• [What this task involves]: Would you restate the entries below word for word, starting at the first line and ending with the one that has "micrograph of neoplastic"?

• [Data listing]:
########################################
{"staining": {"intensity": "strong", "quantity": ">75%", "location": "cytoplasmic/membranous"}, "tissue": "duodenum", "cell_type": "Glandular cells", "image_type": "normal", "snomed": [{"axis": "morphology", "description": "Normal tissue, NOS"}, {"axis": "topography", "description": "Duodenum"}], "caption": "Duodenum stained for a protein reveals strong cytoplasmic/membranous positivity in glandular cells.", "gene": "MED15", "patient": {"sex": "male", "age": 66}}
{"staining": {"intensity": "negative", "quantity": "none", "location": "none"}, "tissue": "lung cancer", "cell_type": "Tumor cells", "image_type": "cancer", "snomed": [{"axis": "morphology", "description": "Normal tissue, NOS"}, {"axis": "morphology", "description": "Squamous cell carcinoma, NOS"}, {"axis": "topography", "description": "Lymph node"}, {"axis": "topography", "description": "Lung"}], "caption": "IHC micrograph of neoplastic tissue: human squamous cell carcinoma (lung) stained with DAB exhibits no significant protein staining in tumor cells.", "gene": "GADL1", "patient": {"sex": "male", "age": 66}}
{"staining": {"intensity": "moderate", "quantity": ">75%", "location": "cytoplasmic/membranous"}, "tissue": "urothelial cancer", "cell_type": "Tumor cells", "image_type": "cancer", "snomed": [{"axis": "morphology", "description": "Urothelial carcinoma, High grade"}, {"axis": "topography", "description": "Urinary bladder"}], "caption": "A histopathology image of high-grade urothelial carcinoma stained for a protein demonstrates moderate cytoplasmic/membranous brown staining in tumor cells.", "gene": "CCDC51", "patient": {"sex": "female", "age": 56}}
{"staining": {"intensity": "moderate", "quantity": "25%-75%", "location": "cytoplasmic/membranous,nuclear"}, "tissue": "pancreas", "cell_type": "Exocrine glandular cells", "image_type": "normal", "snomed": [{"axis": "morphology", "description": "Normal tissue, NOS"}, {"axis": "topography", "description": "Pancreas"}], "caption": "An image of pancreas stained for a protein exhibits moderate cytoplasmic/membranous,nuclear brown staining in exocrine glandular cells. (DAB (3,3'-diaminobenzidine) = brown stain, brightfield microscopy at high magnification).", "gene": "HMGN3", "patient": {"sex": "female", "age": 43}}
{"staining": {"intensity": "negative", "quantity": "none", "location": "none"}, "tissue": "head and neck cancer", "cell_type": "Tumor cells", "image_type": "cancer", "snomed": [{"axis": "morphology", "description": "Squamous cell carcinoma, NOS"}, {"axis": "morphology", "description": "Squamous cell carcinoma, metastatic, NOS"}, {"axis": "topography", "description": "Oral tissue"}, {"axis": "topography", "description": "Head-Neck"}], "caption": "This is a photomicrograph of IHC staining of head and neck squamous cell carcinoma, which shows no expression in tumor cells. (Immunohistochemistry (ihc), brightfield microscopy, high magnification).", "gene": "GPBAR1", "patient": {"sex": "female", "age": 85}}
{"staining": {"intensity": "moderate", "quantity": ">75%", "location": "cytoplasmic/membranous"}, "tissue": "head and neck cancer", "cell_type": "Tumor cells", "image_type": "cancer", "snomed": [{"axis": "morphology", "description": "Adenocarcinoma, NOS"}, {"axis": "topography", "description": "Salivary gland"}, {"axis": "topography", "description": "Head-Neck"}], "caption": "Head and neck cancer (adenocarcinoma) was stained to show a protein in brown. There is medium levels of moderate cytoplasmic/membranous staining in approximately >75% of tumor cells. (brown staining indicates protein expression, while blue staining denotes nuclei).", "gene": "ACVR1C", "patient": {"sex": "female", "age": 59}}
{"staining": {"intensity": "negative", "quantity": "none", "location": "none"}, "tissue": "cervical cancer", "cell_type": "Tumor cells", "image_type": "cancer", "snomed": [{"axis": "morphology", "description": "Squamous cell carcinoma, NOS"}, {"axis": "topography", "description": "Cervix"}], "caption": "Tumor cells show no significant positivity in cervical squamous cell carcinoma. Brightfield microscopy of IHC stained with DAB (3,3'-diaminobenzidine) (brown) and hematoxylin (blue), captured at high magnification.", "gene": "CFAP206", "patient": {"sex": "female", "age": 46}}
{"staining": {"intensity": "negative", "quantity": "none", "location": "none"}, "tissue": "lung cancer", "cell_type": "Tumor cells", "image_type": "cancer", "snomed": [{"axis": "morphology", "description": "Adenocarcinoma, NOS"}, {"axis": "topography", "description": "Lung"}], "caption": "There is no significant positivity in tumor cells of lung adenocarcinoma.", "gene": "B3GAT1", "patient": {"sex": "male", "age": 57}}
########################################
• [Solution for this exercise]:
{"staining": {"intensity": "strong", "quantity": ">75%", "location": "cytoplasmic/membranous"}, "tissue": "duodenum", "cell_type": "Glandular cells", "image_type": "normal", "snomed": [{"axis": "morphology", "description": "Normal tissue, NOS"}, {"axis": "topography", "description": "Duodenum"}], "caption": "Duodenum stained for a protein reveals strong cytoplasmic/membranous positivity in glandular cells.", "gene": "MED15", "patient": {"sex": "male", "age": 66}}
{"staining": {"intensity": "negative", "quantity": "none", "location": "none"}, "tissue": "lung cancer", "cell_type": "Tumor cells", "image_type": "cancer", "snomed": [{"axis": "morphology", "description": "Normal tissue, NOS"}, {"axis": "morphology", "description": "Squamous cell carcinoma, NOS"}, {"axis": "topography", "description": "Lymph node"}, {"axis": "topography", "description": "Lung"}], "caption": "IHC micrograph of neoplastic tissue: human squamous cell carcinoma (lung) stained with DAB exhibits no significant protein staining in tumor cells.", "gene": "GADL1", "patient": {"sex": "male", "age": 66}}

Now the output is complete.